Texto proporcionado.

^^^^^^^^

Aún no sabemos con certeza cómo hemos llegado hasta aquí y
cuál es el origen de un proceso de prevención al que hemos llamado confinamiento. No sabemos nada. Esa es
la gran paradoja de esta pandemia: el hecho de tener mucha información difusa y
por diversas fuentes, pero no saber nada a ciencia cierta, solo que la muerte
puede estar escondida en cualquier rincón de aquellos lugares que habitualmente habitamos.
No es de extrañar tampoco, las certezas hace tiempo que se han difuminado del
horizonte de nuestra cultura, se han diluido en la sociedad red que nos
envuelve y con ellas muchas otras cosas. Hemos vuelto casi al origen de nuestra
civilización, pero en un estadio ultratecnificado: nada se sabe, nada es
absolutamente cierto y ningún valor puede evitar sucumbir al paso de los
siglos, excepto el progresar mismo, que es la médula de la secularidad.

^^^^^^^^

Objetivo de la tarea.
Según el texto sobre la pandemia, ¿en qué consiste la gran paradoja de esta pandemia?

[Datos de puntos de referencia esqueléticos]
^^^^^^^^

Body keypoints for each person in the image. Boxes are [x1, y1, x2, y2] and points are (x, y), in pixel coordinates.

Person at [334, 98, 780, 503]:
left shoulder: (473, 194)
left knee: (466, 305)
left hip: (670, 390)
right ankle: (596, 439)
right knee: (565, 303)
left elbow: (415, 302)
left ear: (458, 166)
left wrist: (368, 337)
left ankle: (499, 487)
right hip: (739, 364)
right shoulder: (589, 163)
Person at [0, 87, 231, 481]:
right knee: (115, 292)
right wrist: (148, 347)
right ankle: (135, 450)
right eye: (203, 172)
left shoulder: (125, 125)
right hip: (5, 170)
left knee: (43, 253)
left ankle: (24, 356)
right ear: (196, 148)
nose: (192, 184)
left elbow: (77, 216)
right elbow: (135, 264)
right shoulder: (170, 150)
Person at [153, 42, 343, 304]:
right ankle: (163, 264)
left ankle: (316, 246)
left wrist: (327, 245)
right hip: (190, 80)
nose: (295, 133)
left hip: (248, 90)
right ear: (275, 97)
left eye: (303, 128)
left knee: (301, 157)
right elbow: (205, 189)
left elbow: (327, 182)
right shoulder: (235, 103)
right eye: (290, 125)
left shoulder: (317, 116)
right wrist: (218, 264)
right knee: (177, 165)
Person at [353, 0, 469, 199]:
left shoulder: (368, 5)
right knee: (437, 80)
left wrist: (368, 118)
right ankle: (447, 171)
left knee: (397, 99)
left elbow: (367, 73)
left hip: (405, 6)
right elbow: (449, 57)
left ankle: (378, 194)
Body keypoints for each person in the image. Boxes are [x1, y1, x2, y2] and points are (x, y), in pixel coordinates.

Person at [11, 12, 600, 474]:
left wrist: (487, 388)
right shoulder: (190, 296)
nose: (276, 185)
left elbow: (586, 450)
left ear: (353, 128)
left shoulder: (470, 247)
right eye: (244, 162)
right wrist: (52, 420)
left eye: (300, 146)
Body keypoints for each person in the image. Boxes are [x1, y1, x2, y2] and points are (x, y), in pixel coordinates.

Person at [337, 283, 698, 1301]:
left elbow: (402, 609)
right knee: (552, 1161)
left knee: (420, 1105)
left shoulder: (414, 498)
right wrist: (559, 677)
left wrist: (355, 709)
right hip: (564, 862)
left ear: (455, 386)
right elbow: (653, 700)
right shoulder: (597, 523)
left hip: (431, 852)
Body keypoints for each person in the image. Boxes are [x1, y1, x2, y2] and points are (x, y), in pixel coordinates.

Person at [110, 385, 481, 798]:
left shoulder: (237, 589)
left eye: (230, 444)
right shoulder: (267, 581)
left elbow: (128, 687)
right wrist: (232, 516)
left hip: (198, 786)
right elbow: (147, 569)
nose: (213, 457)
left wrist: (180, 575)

^^^^^^^^

Ejercicio resuelto.
Consiste en tener mucha información difusa y de diversas fuentes, pero no saber nada a ciencia cierta.